*** Text segment ***

Chinook inquiry ‘broke RAF’s own rules’

FRANCIS ELLIOTT WESTMINSTER EDITOR


A senior air force officer has said the decision to blame the Mull of Kintyre Chinook disaster on the aircraft’s pilots shows how military chiefs have "too much power in our democracy".

Retired Air Commodore Derek Hine, who wrote the RAF’s regulations on accident investigation, says his guidelines were ignored by senior officers who blamed the dead pilots for gross negligence.

Hine’s comments - to the House of Lords committee investigating the case - will cause serious embarrassment to the MoD, which has consistently refused to re-examine the 1994 disaster, in which 29 people died, most of them senior intelligence experts.

The families of the pilots, Richard Cook and Jonathan Tapper, have waged a seven-year campaign to clear their loved ones’ names. They are furious that verdicts of gross negligence were returned, despite RAF rules requiring absolutely no doubt about the circumstances of an accident.

Now their hopes of having the official verdicts overturned have been given a major boost by Hine’s submission.

Scotland on Sunday has learned that Derek Hine believes the verdict was flawed. He has told the inquiry in a letter: "The decision highlights a worrying regime where two or three high-ranking military officers have too much power in our democracy."

Hine, the chairman of a working party set up in 1982 to examine investigations into military aircraft accidents, believes the regulations he framed were "ignored" by Air Chief Marshals Sir William Wratten and Sir John Day. They overturned the original RAF board of inquiry which cleared the pilots.

Wratten and Day are also due to give evidence to the committee and are expected to insist that they were justified in overturning the verdict.

[Caption] Blamed: Flight Lieutenants Richard Cook, left, and Jonathan Tapper were found posthumously guilty in the 1994 crash of a Chinook military helicopter into the Mull of Kintyre


MoD finally faces truth over Chinook

FRANCIS ELLIOTT, WESTMINSTER EDITOR


The fusty claret carpet and heavy gold wallpaper of the House of Lords committee room corridor produce an almost sepulchral hush. The muffled creak of elderly peers moving from room to room is usually the only sound to trouble this obscure corner of the Palace of Westminster.

But in a little over two weeks, the corridor’s quiet will be shattered as a seven-year saga that began in a ball of flame on a Scottish hillside prepares to reach a dramatic climax.

*** End of Text segment ***
*** Exercise data ***

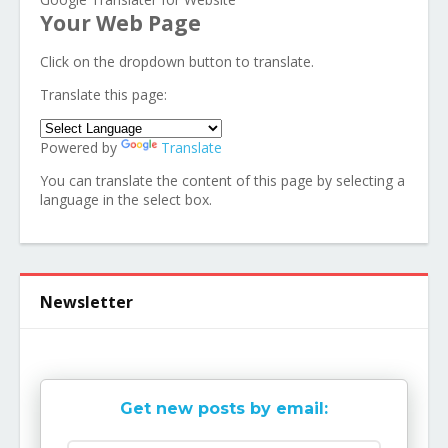
Your Web Page
Click on the dropdown button to translate.
Translate this page:
Powered by
Translate
You can translate the content of this page by selecting a
language in the select box.
Newsletter
Get new posts by email:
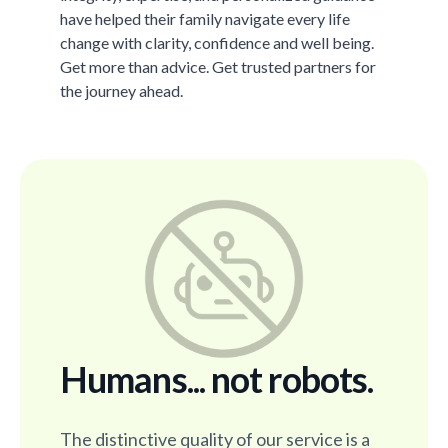
have helped their family navigate every life
change with clarity, confidence and well being.
Get more than advice. Get trusted partners for
the journey ahead.
Humans... not robots.
The distinctive quality of our service is a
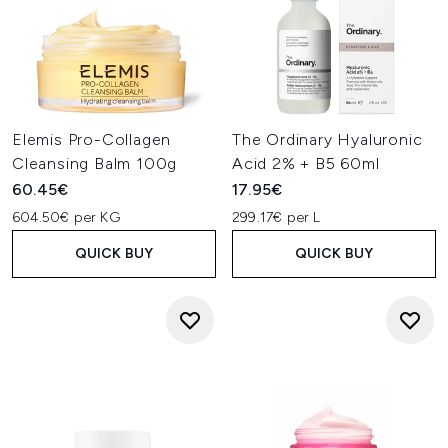
Elemis Pro-Collagen
The Ordinary Hyaluronic
Cleansing Balm 100g
Acid 2% + B5 60ml
60.45€
17.95€
604.50€ per KG
299.17€ per L
QUICK BUY
QUICK BUY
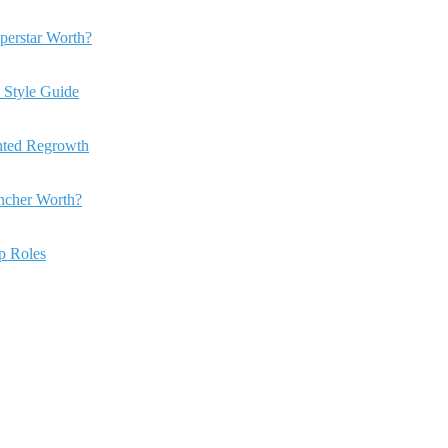
perstar Worth?
 Style Guide
anted Regrowth
ncher Worth?
ip Roles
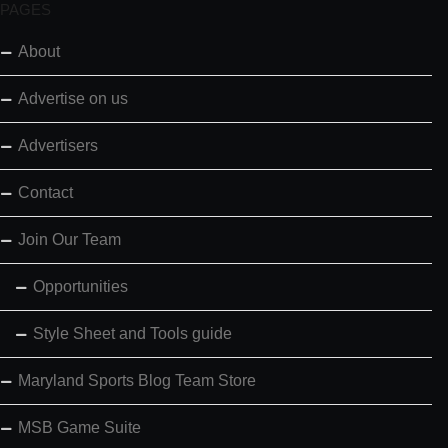
PAGES
About
Advertise on us
Advertisers
Contact
Join Our Team
Opportunities
Style Sheet and Tools guide
Maryland Sports Blog Team Store
MSB Game Suite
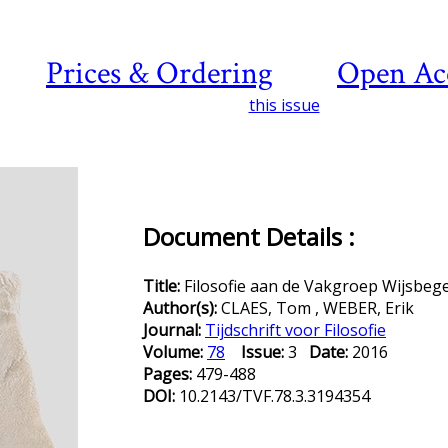
Prices & Ordering
Open Ac
this issue
Document Details :
Title:
Filosofie aan de Vakgroep Wijsbeg
Author(s):
CLAES, Tom , WEBER, Erik
Journal:
Tijdschrift voor Filosofie
Volume:
78
Issue:
3
Date:
2016
Pages:
479-488
DOI:
10.2143/TVF.78.3.3194354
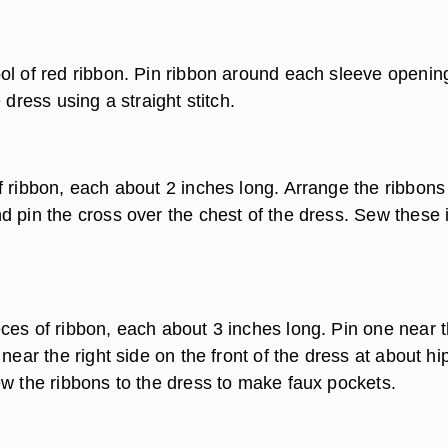
ol of red ribbon. Pin ribbon around each sleeve openin
 dress using a straight stitch.
f ribbon, each about 2 inches long. Arrange the ribbons 
d pin the cross over the chest of the dress. Sew these 
ces of ribbon, each about 3 inches long. Pin one near 
 near the right side on the front of the dress at about hi
ew the ribbons to the dress to make faux pockets.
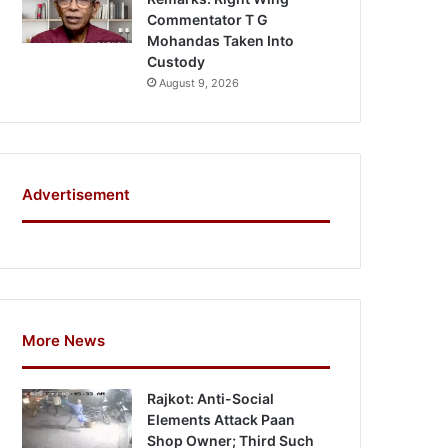
Commentator T G
Mohandas Taken Into
Custody
August 9, 2026
Advertisement
More News
Rajkot: Anti-Social
Elements Attack Paan
Shop Owner; Third Such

*** End of Exercise data ***

**Your instructions**
In the Chinook article, which two Air Chief Marshals does Derek Hine believe ignored the regulations he framed?

**Exercise output**
Sir William Wratten and Sir John Day.